喬薇薇自然也是一眼認出來那把匕首。當初父親著人找他們做交易,那領頭的倒是機警,直言只同真正的主人交流。父親無奈,方才與他們會面。只是沒想到他們竟然順手牽羊,拿走了父親的匕首。
她不安起來。
夫君突然這樣詢問,難不成是發現了什麼端倪?
她突然想到前幾日接到平國公送來的書信,信上告知那伙亡命之徒突然杳無音訊。分明當時說好事成之後付另一半錢,卻再未出現。平國公深怕事情有變,牽扯出她,讓她早做準備。

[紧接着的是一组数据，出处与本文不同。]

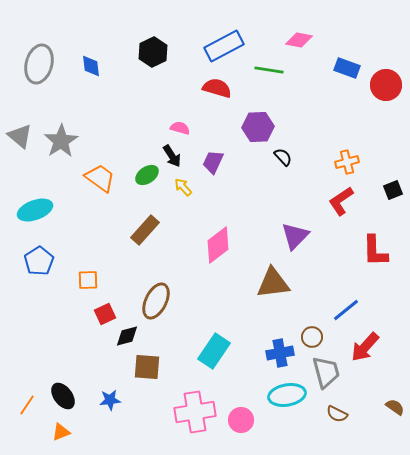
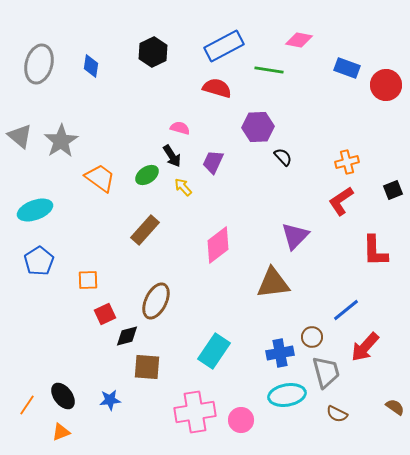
blue diamond at (91, 66): rotated 15 degrees clockwise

喬薇薇當時還安慰父親,那群亡命徒,本就是四處流竄之輩,說不定是惹上了什麼人,顧不得錢便跑了。
如今看來,她的猜測對上了八成。
喬薇薇分析著,一顆不安的心變得冷靜。她早就不是當年那個給侍郎府叄公子下藥都戰戰兢兢的人了。反正齊王妃已死,京兆尹都已經定案為馬匪所為,這伙賊人又都已死,死無對證。她只要將平國公府和她摘乾淨了即可。
“這不是父親的那把匕首?怎麼會落到這群賊人的手中?”她故作驚訝地問著。“這些人也真是膽大猖狂,連平國公府也敢偷。”
“這是不是曾外祖父的那把?”
“沒錯。還好夫君趁父親還未注意便找了回來。否則這家傳的寶貝丟了,他定然會十分難過。”

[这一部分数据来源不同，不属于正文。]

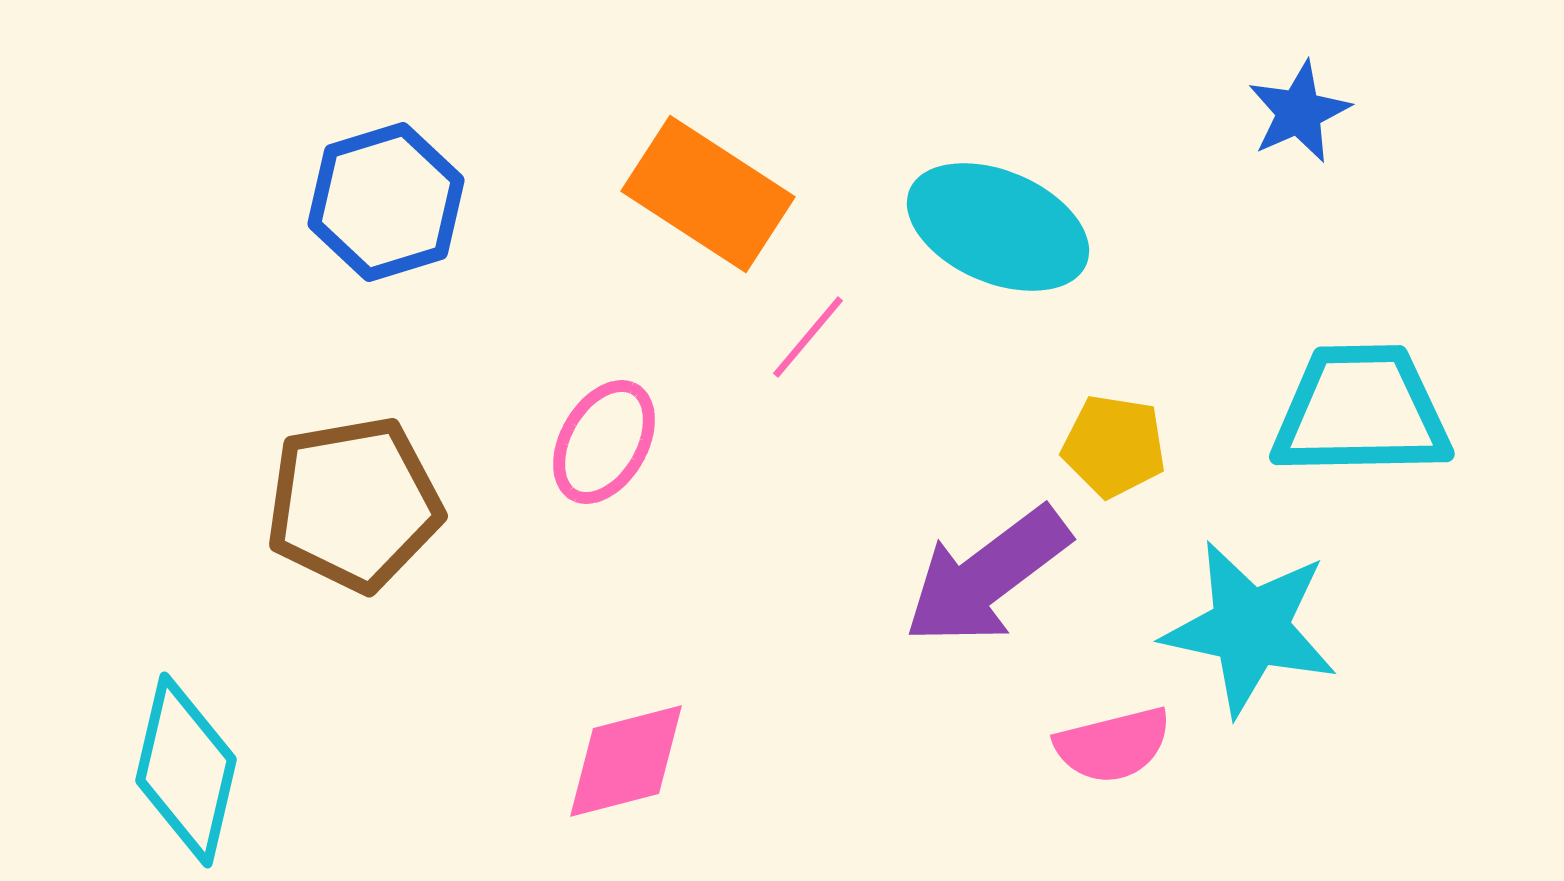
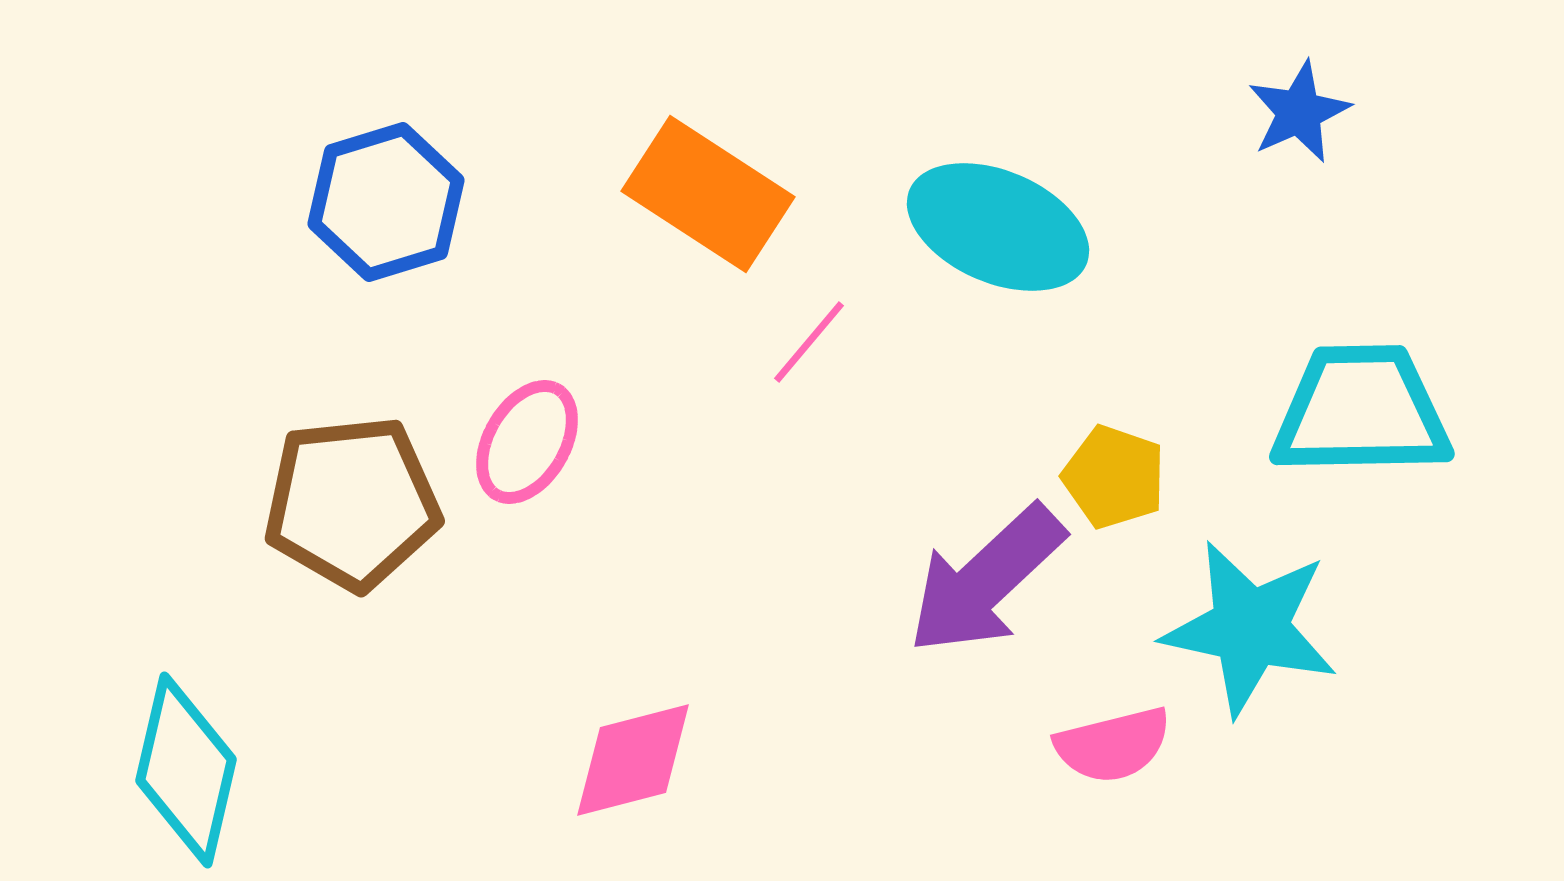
pink line: moved 1 px right, 5 px down
pink ellipse: moved 77 px left
yellow pentagon: moved 31 px down; rotated 10 degrees clockwise
brown pentagon: moved 2 px left, 1 px up; rotated 4 degrees clockwise
purple arrow: moved 1 px left, 4 px down; rotated 6 degrees counterclockwise
pink diamond: moved 7 px right, 1 px up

喬薇薇撒嬌地倒在趙彬懷裡。她自以為演得天衣無縫,在趙彬看來卻破綻百出。
懷裡的佳人穿著猶抱琵琶半遮面的紗衣,玉峰若隱若現。趙彬卻沒有一絲興緻。他原以為此事同喬薇薇無關,此番也只是為了套她的話,卻沒想到她是知情的。
分明幼時她還會為凍死的小兔子哭紅了眼,為何如今面對人命關天的大事卻可以不動聲色地撒謊。